Please continue the passage on listening to children, picking up right after its last sentence.

• Document section
■ ■ ■ ■ ■ ■ ■

Being heard is so close to being loved that for the average person they are indistinguishable. – David Augsburger

Listening is an important tactic for getting along with just about anybody. It’s amazing how just knowing that someone is listening to you brightens your day.

This is a big reason that little kids have big tantrums. They have something that is very important to them – but they don’t know how to say it. Even bigger kids – we had this same problem just this morning. Littlest was frustrated, and just needed someone to understand why she was frustrated. Even though there wasn’t anything I could do about it at the time – we were late for school – she knew I understood, and that was enough for that moment.

This is the very first tip from the wonderful book by Adele Faber and Elaine Mazlish, How to Talk So Kids Will Listen & Listen So Kids Will Talk.

Listen with full attention.

■ ■ ■ ■ ■ ■ ■

• Collected data
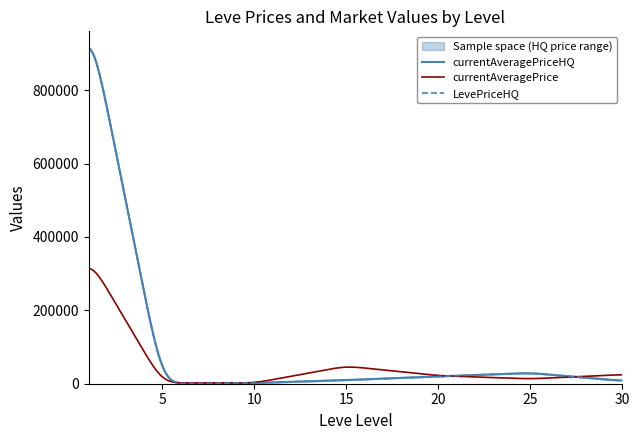

Which series has the largest total across all categories?

currentAveragePriceHQ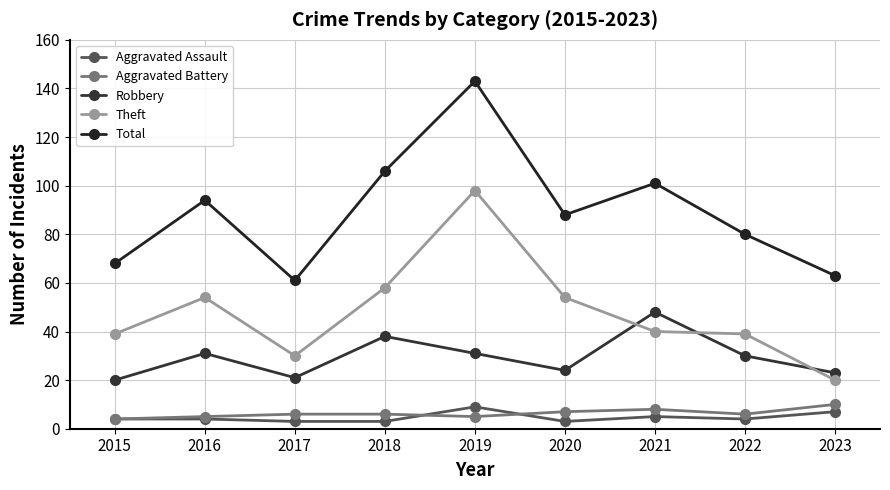

How many data points in Total are less than 88?

4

■ ■ ■ ■ ■ ■ ■

• Task output
But this is important for more than kids. Do you ever find yourself hanging up the phone and filling terribly unfulfilled – because you heard a lot about what was troubling the voice on the other end of the line, but didn’t get to speak what you had to say? It matters to know someone is listening to you.

Everybody has the same need. To know that someone has heard you. Because that is the same thing as saying, “You matter.”

I think the world would be a better place if we all just listened a little bit more. Is it going to solve all of the world’s problems? No. But it might get us started. At the very least, we’d all feel better, and maybe learn something, too.